Eugênio parecia único. Não único como uma carta rara de coleção, a qual torcemos para comprar no pacote de figurinhas. Mas como o legume deformado deixado de lado até apodrecer nas prateleiras do supermercado. Por onde ia, ninguém se agradava. Causava sentimentos diversos. Porque uma coisa era certa: ele não passava despercebido, fosse por pena, ódio ou repulsa. Isso os fazia odiá-lo ainda mais. “O mundo está mesmo perdido!”.
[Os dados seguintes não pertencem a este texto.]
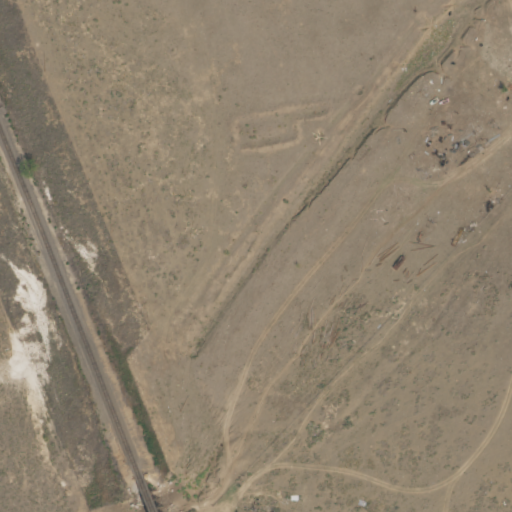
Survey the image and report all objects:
railway: (70, 305)
railway: (145, 496)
Mas, um dia, alguém se aventurou a entender o misterioso universo de Eugênio, na tentativa de descobrir a causa daquilo considerado por muitos uma doença. Os penosos até cogitavam levá-lo ao médico. “Quem sabe ele não volta a ser normal como era e abandona de vez aqueles livros esquisitos?”, diziam. Marta decidiu tentar. Estava disposta a convencê-lo a procurar um médico. Perguntou, então, o que todos desejavam saber, mas nunca tiveram coragem de falar. Eugênio até achou que esse dia nunca ia chegar, mas finalmente pôde, com o peito cheio, dizer: “Tudo virou piada! E não falo das piadas claras, feitas por aqueles humoristas sorridentes, mas miseráveis. Falo da nossa condição. Nosso país, trabalho, atitudes, educação e política. Não sabemos mais o que é um livro. Elegemos palhaços literais. Glorificamos piadas disfarçadas de preconceito. Rimos do que é sério mas damos toda atenção ao que, para qualquer forma de sensatez, seria considerado piada. Eu não perdi a graça, vocês que não conseguem passar um segundo sem ela. E o pior de tudo, ninguém parece se importar ou até mesmo perceber”. Marta parou.
Alguns segundos se passaram em silêncio, até que ela exclamou:
“HAHAHAHAHAHAHAHAHAHAHA!, é brincadeira, né? Essa foi ótima! Gente, gente, olha pra cá! O Eugênio recuperou o senso de humor!”.